Espero todos saírem para perguntar de novo, mas logo ele responde antes que pronuncie as palavras.

–Apenas médicos e enfermeiras entram no seu quarto Pakhan.

Olho para cima, lembrando da voz suave, da melodia perfeita e em com desejei abrir os olhos mais uma vez para encontrar a dona, tomado pela necessidade de descobrir quem era, o que fez e porque me trouxe de volta quando desejava apenas ir embora de vez desse martírio.

Deveria entender que vaso ruim não quebra tão fácil o pagamento dos meus pecados, é permanecer vivo, é trazer a ruína aos crentes e fazer os descrentes orarem por perdão.
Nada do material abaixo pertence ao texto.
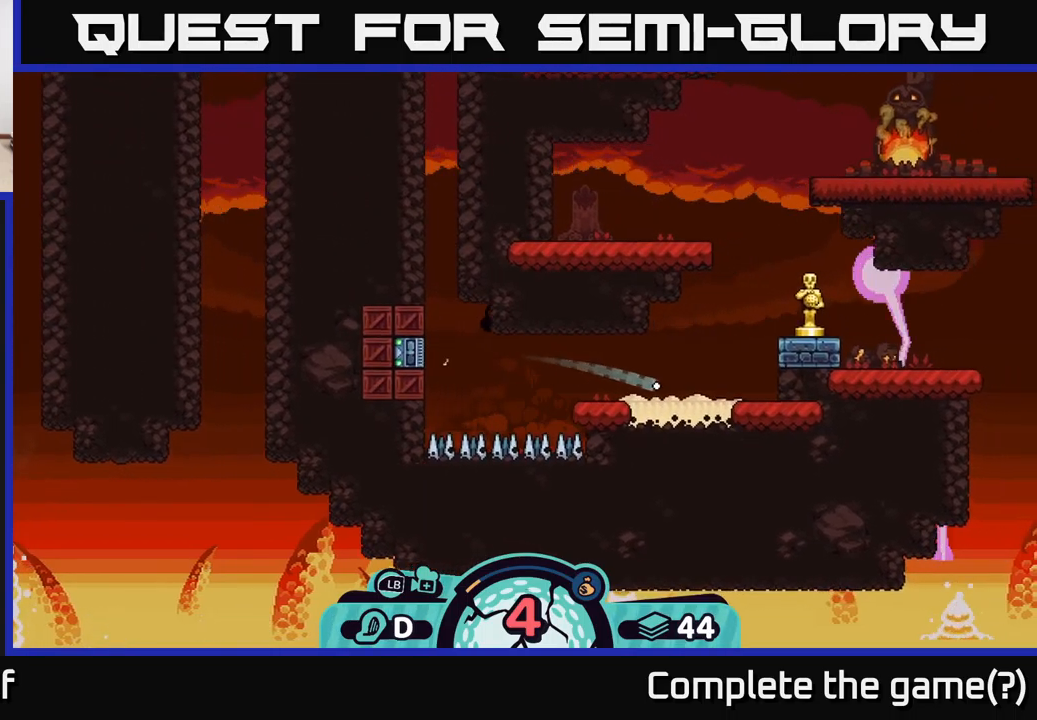
{"buttons": [], "left_stick": "left", "right_stick": "center", "events": [[50, "A", "down"], [117, "A", "up"], [167, "A", "down"], [284, "A", "up"]]}
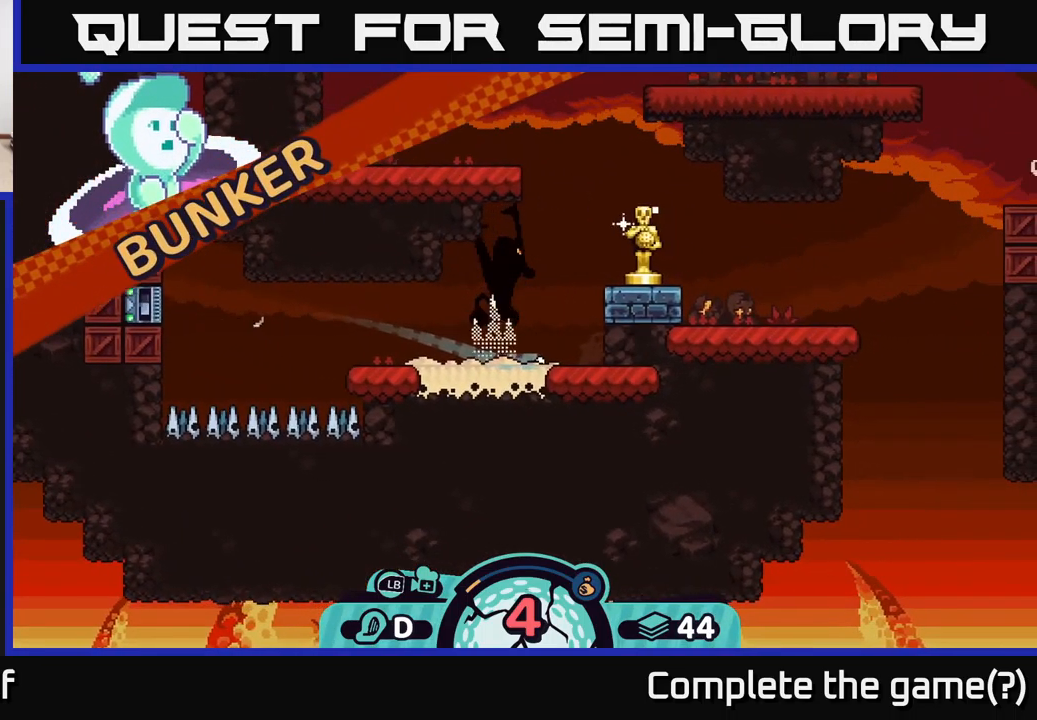
{"buttons": [], "left_stick": "left", "right_stick": "center", "events": []}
Em nenhum dos dias que se passaram desde que acordei fui capaz de encontrá-la e isso só aumentou a raiva despertada por ela se misturando a uma loucura.

Alguém com uma voz tão encantadora e pura deveria ter um pouco mais da noção do perigo ao acenar de forma tão doce em frente aos delírios do diabo, agora, desejo arrasta-la para esse mar de lava que carrega toda devassidão da minha alma, querendo corrompe-la e puni-la. Principalmente por me fazer querer ter outro anjo em meus lençóis.